« Nous n’avons pas le temps de désespérer »
Paris Notre-Dame du 3 décembre 2020
La 94e session annuelle des Semaines sociales de France s’est tenue, du 27 au 29 novembre, autour du thème de l’engagement. Une nécessité pour reconstruire notre société selon sa présidente, Dominique Quinio.
Paris Notre-Dame – Vous avez décidé de maintenir la session annuelle des Semaines sociales de France en plein confinement et de la proposer entièrement en virtuel. Pourquoi était-ce si important qu’elle ait lieu aujourd’hui ?
Dominique Quinio – Nous savions, et ce même avant l’été, qu’il serait compliqué de maintenir les rencontres « en présentiel ». Reporter a été envisagé. Mais il nous a paru important de proposer une parole au vu de la situation actuelle de notre société. Différents événements ont accentué des fractures. Les Gilets jaunes d’abord, qui portaient des revendications faites non pas par les plus pauvres, mais par les classes moyennes. Et puis, la crise sanitaire a révélé des inégalités importantes, y compris au sein du domaine scolaire. Tout cela a émietté la société en îlots ne communiquant plus. Chacun est tenté de rester sur son îlot. C’est ce que le politologue Jérôme Fourquet appelle « l’archipel français » [1]. Mais il ne faut pas que la diversité et le pluralisme soient un problème. Il faut plutôt aider ce pluralisme à se vivre avec davantage de fraternité, d’amitié sociale.
P. N.-D. – Comment penser la société dans ce contexte ?

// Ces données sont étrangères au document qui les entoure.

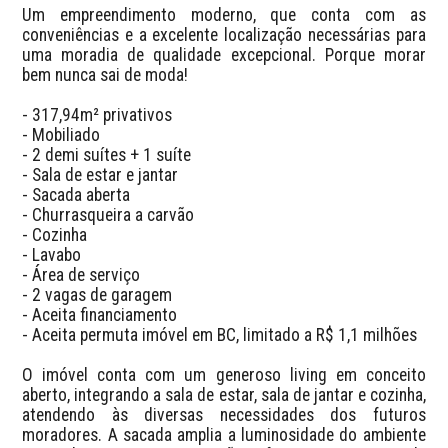
Um empreendimento moderno, que conta com as 
conveniências e a excelente localização necessárias para 
uma moradia de qualidade excepcional. Porque morar 
bem nunca sai de moda! 

- 317,94m² privativos

- Mobiliado

- 2 demi suítes + 1 suíte

- Sala de estar e jantar

- Sacada aberta

- Churrasqueira a carvão

- Cozinha

- Lavabo

- Área de serviço

- 2 vagas de garagem

- Aceita financiamento

- Aceita permuta imóvel em BC, limitado a R$ 1,1 milhões 

O imóvel conta com um generoso living em conceito 
aberto, integrando a sala de estar, sala de jantar e cozinha, 
atendendo às diversas necessidades dos futuros 
moradores. A sacada amplia a luminosidade do ambiente 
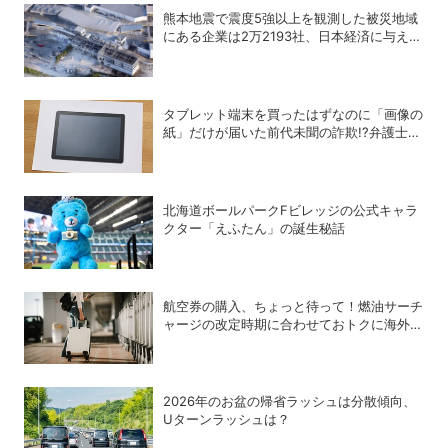
熊本地震で震度5強以上を観測した被災地域
にある企業は2万2193社、日本経済に与える
影響は？
タブレット端末を買ったはずなのに「画像の
紙」だけが届いた前代未聞の詐欺!?弁護士が
解説する法的な問題点
北海道ボールパークFビレッジの公式キャラ
クター「えふたん」の誕生秘話
航空券の購入、ちょっと待って！燃油サーチ
ャージの改定時期に合わせておトクに海外航
空券を買う方法
2026年のお盆の帰省ラッシュは分散傾向、
Uターンラッシュは？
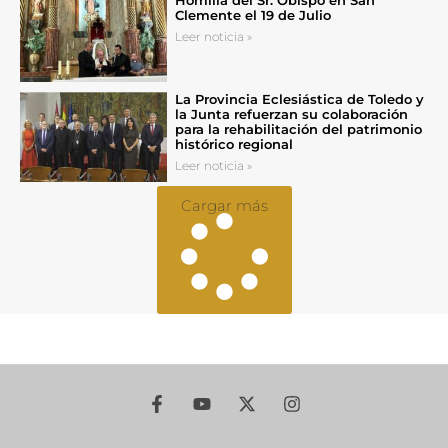
Clemente el 19 de Julio
Leer noticia »
La Provincia Eclesiástica de Toledo y
la Junta refuerzan su colaboración
para la rehabilitación del patrimonio
histórico regional
Leer noticia »
Cargar más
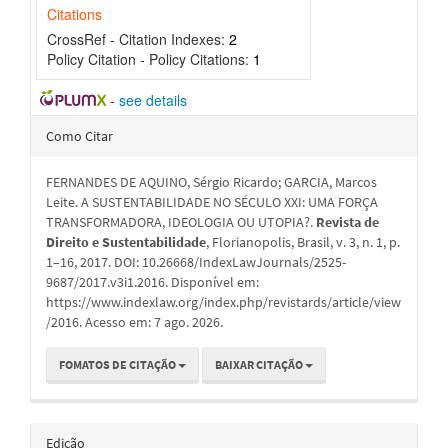
Citations
CrossRef - Citation Indexes:
2
Policy Citation - Policy Citations:
1
-
see details
Detalhes
Como Citar
do
FERNANDES DE AQUINO, Sérgio Ricardo; GARCIA, Marcos
artigo
Leite. A SUSTENTABILIDADE NO SÉCULO XXI: UMA FORÇA
TRANSFORMADORA, IDEOLOGIA OU UTOPIA?.
Revista de
Direito e Sustentabilidade
, Florianopolis, Brasil, v. 3, n. 1, p.
1–16, 2017. DOI: 10.26668/IndexLawJournals/2525-
9687/2017.v3i1.2016. Disponível em:
https://www.indexlaw.org/index.php/revistards/article/view
/2016. Acesso em: 7 ago. 2026.
FOMATOS DE CITAÇÃO
BAIXAR CITAÇÃO
Edição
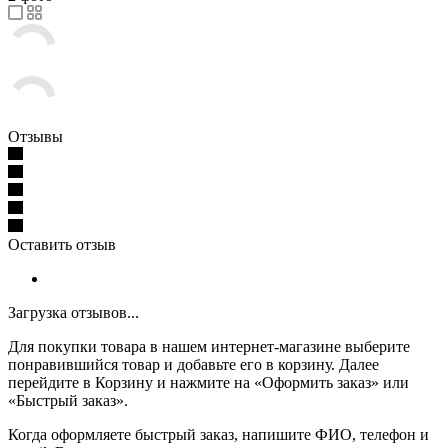
Отзывы
Оставить отзыв
Загрузка отзывов...
Для покупки товара в нашем интернет-магазине выберите
понравившийся товар и добавьте его в корзину. Далее
перейдите в Корзину и нажмите на «Оформить заказ» или
«Быстрый заказ».
Когда оформляете быстрый заказ, напишите ФИО, телефон и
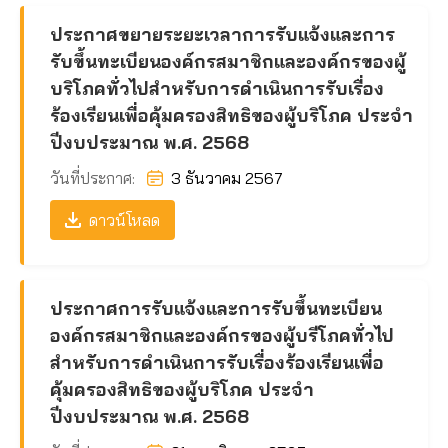
ประกาศขยายระยะเวลาการรับแจ้งและการ
รับขึ้นทะเบียนองค์กรสมาชิกและองค์กรของผู้
บริโภคทั่วไปสำหรับการดำเนินการรับเรื่อง
ร้องเรียนเพื่อคุ้มครองสิทธิของผู้บริโภค ประจำ
ปีงบประมาณ พ.ศ. 2568
วันที่ประกาศ:
3 ธันวาคม 2567
ดาวน์โหลด
ประกาศการรับแจ้งและการรับขึ้นทะเบียน
องค์กรสมาชิกและองค์กรของผู้บรีโภคทั่วไป
สำหรับการดำเนินการรับเรื่องร้องเรียนเพื่อ
คุ้มครองสิทธิของผู้บริโภค ประจำ
ปีงบประมาณ พ.ศ. 2568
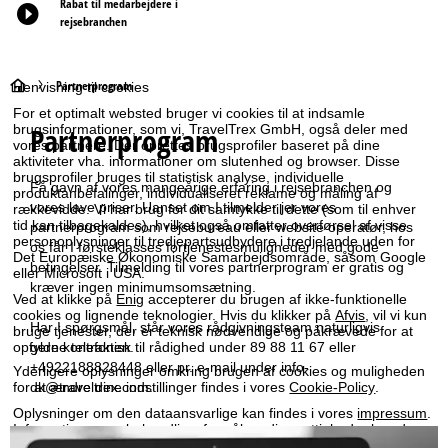
Rabat til medarbejdere i
rejsebranchen
S
Partnerprogram
Henvisning til cookies
For et optimalt websted bruger vi cookies til at indsamle
t
Partnerprogram
brugsinformationer, som vi, TravelTrex GmbH, også deler med
vores partnere. Der oprettes brugsprofiler baseret på dine
aktiviteter vha. informationer om slutenhed og browser. Disse
a
brugsprofiler bruges til statistisk analyse, individuelle
Få gavn af vores mangeårige erfaring i rejsebranchen og
produktanbefalinger, individualiseret reklame og måling af
vores lave priser. Uanset om I tilmelder jer vores
r
rækkevidde. Vi har brug for dit samtykke til dette (som til enhver
tid kan tilbagekaldes), hvilket også omfatter overførsel af visse
partnerprogram som rejsebureau eller website operatør, hos
personoplysninger til tredjepartsudbydere i tredjelande uden for
os får I førsteklasses fortjenestesmuligheder med gode
t
Det Europæiske Økonomiske Samarbejdsområde, såsom Google
betingelser. Tilmelding til vores partnerprogram er gratis og
eller Microsoft i USA.
kræver ingen minimumsomsætning.
s
Ved at klikke på
Enig
accepterer du brugen af ikke-funktionelle
cookies og lignende teknologier. Hvis du klikker på
Afvis
, vil vi kun
Har I spørgsmål, står vores rådgivningsteam naturligvis
i
bruge tjenester, der er teknisk nødvendige og påkrævede for at
opfylde kontrakten.
gerne telefonisk til rådighed under 89 88 11 67 eller
+4922188828448 eller pr. e-mail under
info-
d
Yderligere oplysninger omkring brugen af cookies og muligheden
dk@traveltrex.com
.
for at ændre dine indstillinger findes i vores
Cookie-Policy
.
e
Oplysninger om den dataansvarlige kan findes i vores
impressum
.
Informationer om behandlingsformål og dine rettigheder kan du
finde i vores
erklæring om databeskyttelse
.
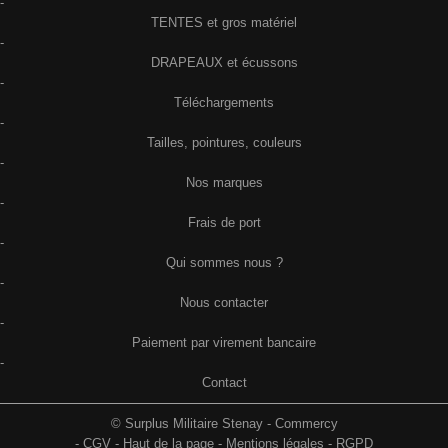
-
TENTES et gros matériel
-
DRAPEAUX et écussons
-
Téléchargements
-
Tailles, pointures, couleurs
-
Nos marques
-
Frais de port
-
Qui sommes nous ?
-
Nous contacter
-
Paiement par virement bancaire
-
Contact
© Surplus Militaire Stenay - Commercy
-
CGV
-
Haut de la page
-
Mentions légales
-
RGPD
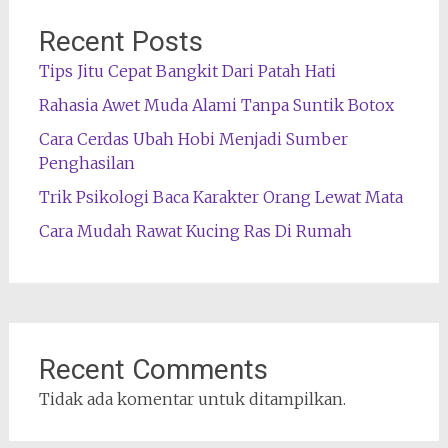
Recent Posts
Tips Jitu Cepat Bangkit Dari Patah Hati
Rahasia Awet Muda Alami Tanpa Suntik Botox
Cara Cerdas Ubah Hobi Menjadi Sumber
Penghasilan
Trik Psikologi Baca Karakter Orang Lewat Mata
Cara Mudah Rawat Kucing Ras Di Rumah
Recent Comments
Tidak ada komentar untuk ditampilkan.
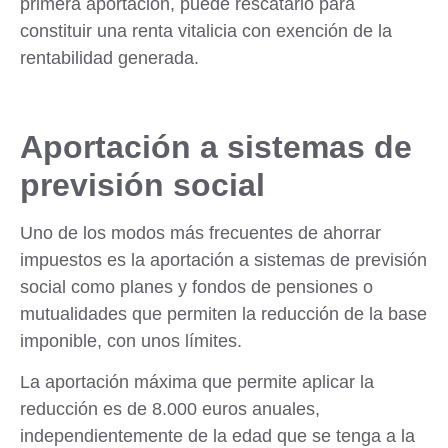
primera aportación, puede rescatarlo para
constituir una renta vitalicia con exención de la
rentabilidad generada.
Aportación a sistemas de
previsión social
Uno de los modos más frecuentes de ahorrar
impuestos es la aportación a sistemas de previsión
social como
planes y fondos de pensiones o
mutualidades
que permiten la reducción de la base
imponible, con unos límites.
La aportación máxima que permite aplicar la
reducción es de 8.000 euros anuales,
independientemente de la edad que se tenga a la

D. Q. – Les Semaines sociales de France se fondent sur la pensée sociale de l’Église. Celle-ci a des principes sur lesquels s’appuyer : partir des plus petits, des plus fragiles, pour envisager des solutions. Ce que le pape François appelle la « capillarité ». Il y aussi le principe du Bien commun. Comment faire pour que, au-delà de son pré carré, de sa propre souffrance, de son ressentiment, on puisse penser la situation de tous ? Ce que le pape Benoît XVI appelle le « bien de nous-tous ». La destination universelle des biens, aussi : une notion à penser un niveau planétaire et intergénérationnel. La génération actuelle doit considérer les générations suivantes. Nous avons le sentiment qu’il est bon de suivre ces principes, de les mettre en œuvre.
P. N.-D. – À l’issue de cette rencontre, vous avez publié un manifeste [2]. Celui-ci propose « vingt-huit pistes d’action pour reconstruire la société ». Comment faire pour que celles-ci soient écoutées et appliquées ? On peut avoir l’impression que ce genre de propositions est rarement suivi par les instances décisionnelles…
D. Q. – C’est la grande question. L’un des bénéfices de notre rencontre a été cette espèce d’énergie qui en est ressortie. Quelqu’un a lancé « nous n’avons pas le temps de désespérer ». Je pense que c’est une bonne formule. Le découragement est dangereux. Pour la personne qui le vit, car elle peut alors sombrer dans une dépression. Mais pour la société, aussi. Nous avons besoin de cette énergie. Nous ne serons pas nécessairement d’accord. Mais il faut parler, communiquer. Et ne pas se laisser intimider par la complexité du réel : la complexité de la cause écologique, de la lutte contre les inégalités… Il y aussi quelque chose de l’ordre de la conversion personnelle. Celle-ci n’est pas nécessairement visible. On peut croire qu’elle n’aura pas d’effets. Mais elle est déjà active par elle-même. Je ne suis pas inutile. Personne n’est inutile. Si nous le pouvons, si nous le voulons, nous pouvons aller un cran plus loin. En s’engageant. Dans une activité associative, mais aussi en politique. Chacun peut trouver sa place. Mais il ne faut pas juger à l’efficacité immédiate. Souvent, dans nos engagements, nous héritons d’une action, nous y participons et d’autres la poursuivront.
Propos recueillis par Isabelle Demangeat @LaZaab
[1] L’Archipel français, Jérôme Fourquet, Seuil, 2019.
[2] Les propositions du manifeste, disponible sur ssf-fr.org, seront rediscutées et adoptées lors du conseil d’administration des Semaines sociales de France, en décembre. Elles seront alors présentées à différentes instances.